Word of the Day : May 27, 2018


verb AIR-uh-gayt


1 a : to claim or seize without justification

b : to make undue claims to having : assume

2 : to claim on behalf of another : ascribe

Did You Know?

Arrogate comes from Latin arrogatus, a past participle of the verb arrogare, which means "to appropriate to one's self." The Latin verb, in turn, was formed from the prefix ad- ("to" or "toward") and the verb rogare ("to ask"). You may have noticed that arrogate is similar to the more familiar arrogant. And there is, in fact, a relationship between the two words. Arrogant comes from Latin arrogant- or arrogans, the present participle of arrogare. Arrogant is often applied to that sense of superiority which comes from someone claiming (or arrogating) more consideration than is due to that person's position, dignity, or power.


The city council has accused the mayor of arrogating decision-making authority to himself that rightly belongs with the council.

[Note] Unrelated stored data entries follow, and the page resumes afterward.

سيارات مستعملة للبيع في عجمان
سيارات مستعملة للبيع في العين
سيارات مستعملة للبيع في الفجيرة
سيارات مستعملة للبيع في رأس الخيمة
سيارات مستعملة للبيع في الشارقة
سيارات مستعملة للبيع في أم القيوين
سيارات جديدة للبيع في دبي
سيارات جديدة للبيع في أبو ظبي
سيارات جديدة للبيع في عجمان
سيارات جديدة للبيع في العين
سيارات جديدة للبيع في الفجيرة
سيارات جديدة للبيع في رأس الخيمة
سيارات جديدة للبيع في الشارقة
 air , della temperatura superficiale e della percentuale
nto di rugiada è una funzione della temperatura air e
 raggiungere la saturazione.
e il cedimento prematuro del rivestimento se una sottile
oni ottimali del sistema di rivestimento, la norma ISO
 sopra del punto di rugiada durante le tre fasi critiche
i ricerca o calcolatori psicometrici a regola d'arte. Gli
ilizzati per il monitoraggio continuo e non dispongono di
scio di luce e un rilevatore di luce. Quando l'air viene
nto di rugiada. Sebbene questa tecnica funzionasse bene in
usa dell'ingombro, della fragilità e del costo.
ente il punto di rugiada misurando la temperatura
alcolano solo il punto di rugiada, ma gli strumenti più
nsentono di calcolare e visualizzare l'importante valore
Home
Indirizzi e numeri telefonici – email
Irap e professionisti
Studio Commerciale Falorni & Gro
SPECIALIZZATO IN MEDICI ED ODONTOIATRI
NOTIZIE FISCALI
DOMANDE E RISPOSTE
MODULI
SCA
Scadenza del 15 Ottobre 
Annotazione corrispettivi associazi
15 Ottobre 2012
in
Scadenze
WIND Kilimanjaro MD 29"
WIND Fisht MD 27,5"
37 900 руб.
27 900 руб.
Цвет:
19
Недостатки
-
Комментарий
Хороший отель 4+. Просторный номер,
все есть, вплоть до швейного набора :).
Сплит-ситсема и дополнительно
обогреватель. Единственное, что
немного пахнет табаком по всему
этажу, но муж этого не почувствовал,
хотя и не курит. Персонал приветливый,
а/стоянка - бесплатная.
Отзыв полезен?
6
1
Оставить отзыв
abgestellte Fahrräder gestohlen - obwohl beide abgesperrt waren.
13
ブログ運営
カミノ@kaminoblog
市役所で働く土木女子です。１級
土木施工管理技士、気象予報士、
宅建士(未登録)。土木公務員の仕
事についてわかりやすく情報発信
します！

"Teenage girls rule in the tart but sweet new Broadway musical Mean Girls. But their system of high-school government is far from a democracy: It's a reign of terror, angst and mall fashions, where popularity is arrogated and then ruthlessly enforced." — Adam Feldman, TimeOut New York, 8 Apr. 2018

Word Family Quiz

Fill in the blanks to complete a verb derived from Latin rogare that can mean "to defer" or "to postpone": p _ _ r _ g _ e.